After getting the invite to join this blog, I was poking around the Chicklets’ kitchen, trying to get a feel for things.
I was shocked — shocked, I tell you — to see y’all haven’t tried banana ice cream yet. Maybe it’s because banana ice cream, also known as banana soft serve, is ubiquitous on the healthy living blog circuit. For every ten blog posts in my Google Reader, at least two will have a mention of banana soft serve.
Why not? It’s a practically guilt-free treat, being little more than pureed frozen banana.

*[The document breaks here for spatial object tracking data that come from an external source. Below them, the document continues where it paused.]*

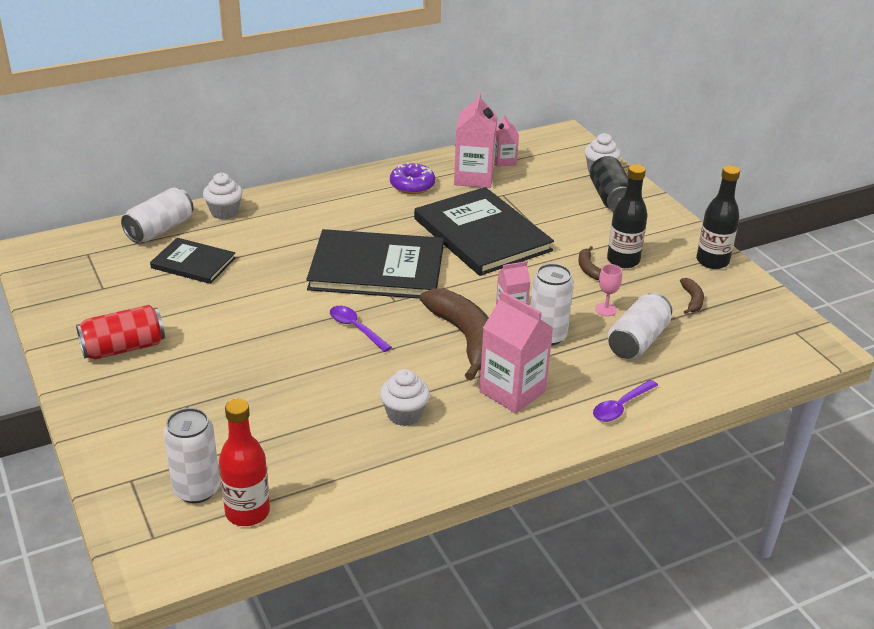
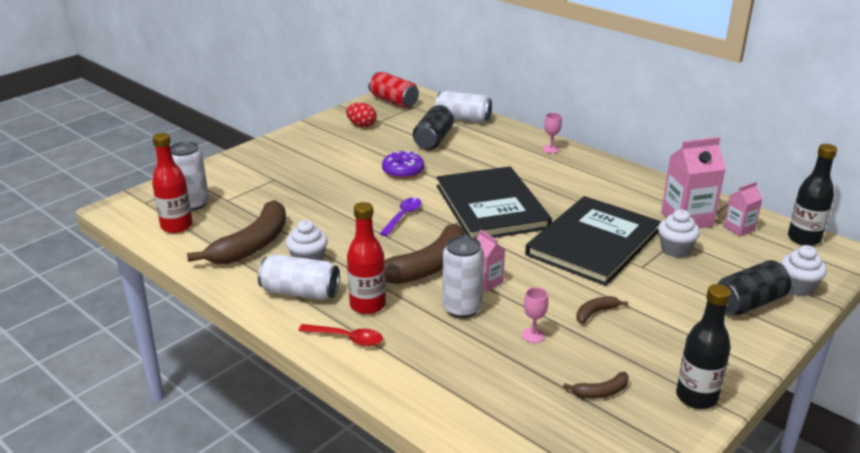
camera: 70 degrees right, 5 degrees down
red can [76,305,165,360] -> red can moved to [368,72,419,108]
black book [150,238,236,284] -> black can [413,105,454,150]
white cupcake [203,173,243,219] -> white cupcake moved to [658,209,700,257]
purple donut [390,162,435,194] -> purple donut moved to [382,150,424,179]
pink carton [479,291,553,413] -> red bottle [347,202,386,314]
purple spoon [593,380,658,422] -> none
black bottle [607,164,647,268] -> black bottle moved to [788,144,837,246]
white can [608,293,672,359] -> white can moved to [258,254,340,300]
none -> brown banana [187,200,286,264]
none -> red spoon [298,324,383,346]
none -> red egg [346,102,377,127]
none -> pink goblet [543,113,562,153]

I’ll let you in on a little secret: You don’t have to waste your money on one of those Yonanas machines to enjoy banana ice cream. What’s yonanas? Spending $50 on what the Food Network’s Alton Brown would call a unitasker, that’s what.
My Magic Bullet and Ninja mini blender do the job just fine, thank you very much. (The Ninja seems just a bit better suited for it, because the Bullet sometimes leaves banana chunks behind.) I’d imagine that if you’re making more than a single serving, you could even use your big-girl food processor. (I haven’t tried that because I don’t make banana ice cream for anyone but me.)
As I said before, as far as treats go, banana ice cream has a lot going for it. Not only is is almost guilt-free (as long as you’re eating carbs), it’s also easy to make and extremely versatile.
The basic recipe:
- 1 medium to large banana
- 2 tablespoons liquid
That’s it. Blend together until smooth. You can use cow’s milk, almond milk, coconut milk, soy milk … probably even water or orange juice, depending on the flavor combo you’re after.
I admit, I rarely make banana ice cream without add-ons. Mine normally include a spoonful of nut butter and perhaps a little cocoa powder.
Some of my favorite combos:
- 2 T unsweetened chocolate almond milk, 1 T almond butter and 1 tsp cocoa powder
- 2 T unsweetened almond milk, 1 T almond butter
- 2 T unsweetened almond milk, 1 T coconut butter and 1 tsp coconut
Once you spoon it into a bowl, top with whatever you’d like. I’ve used sliced almonds and coconut over chocolate ice cream (to make Banana-Almond Joy) — and I want to try the coconut butter variety topped with coconut, pineapple and chopped macadamia nuts.
The options are limited only by your imagination.
Go forth, Chicklets, and make guilt-free ice cream! (Then come back and tell me your favorite combo.)